(MATERIAL TO PROCESS begins)

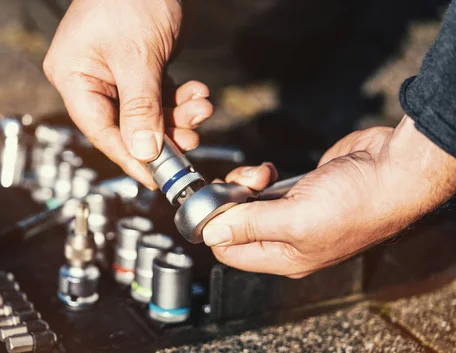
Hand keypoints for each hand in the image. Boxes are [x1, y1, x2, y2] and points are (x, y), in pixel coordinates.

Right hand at [43, 0, 212, 188]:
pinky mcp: (140, 68)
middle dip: (162, 133)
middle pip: (127, 125)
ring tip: (201, 107)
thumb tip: (144, 152)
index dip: (129, 157)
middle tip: (190, 141)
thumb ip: (140, 108)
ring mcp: (116, 74)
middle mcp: (91, 78)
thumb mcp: (137, 57)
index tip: (155, 178)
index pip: (100, 129)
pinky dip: (180, 100)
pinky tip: (198, 94)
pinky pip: (159, 96)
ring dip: (178, 116)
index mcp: (73, 75)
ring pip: (148, 113)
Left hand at [203, 116, 455, 277]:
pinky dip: (260, 176)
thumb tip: (211, 235)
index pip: (230, 253)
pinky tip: (270, 171)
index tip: (211, 202)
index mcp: (286, 258)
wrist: (394, 169)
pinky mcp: (300, 191)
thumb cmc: (358, 201)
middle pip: (236, 225)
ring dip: (245, 184)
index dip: (214, 229)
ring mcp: (294, 214)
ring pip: (248, 203)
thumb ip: (249, 226)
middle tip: (241, 184)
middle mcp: (287, 240)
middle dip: (231, 201)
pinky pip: (264, 188)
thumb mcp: (296, 218)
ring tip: (263, 174)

(MATERIAL TO PROCESS ends)

• **TASK**: Please output the lines of the listing above that fall in the stretch from the one with "ring pip: (148, 113)" through the one with "pinky pip: (264, 188)", exactly and only those.

• **RESULT OF THIS TASK**:
ring pip: (148, 113)
Left hand at [203, 116, 455, 277]:
pinky dip: (260, 176)
thumb tip: (211, 235)
index pip: (230, 253)
pinky tip: (270, 171)
index tip: (211, 202)
index mcp: (286, 258)
wrist: (394, 169)
pinky mcp: (300, 191)
thumb cmc: (358, 201)
middle pip: (236, 225)
ring dip: (245, 184)
index dip: (214, 229)
ring mcp: (294, 214)
ring pip: (248, 203)
thumb ip: (249, 226)
middle tip: (241, 184)
middle mcp: (287, 240)
middle dip: (231, 201)
pinky pip: (264, 188)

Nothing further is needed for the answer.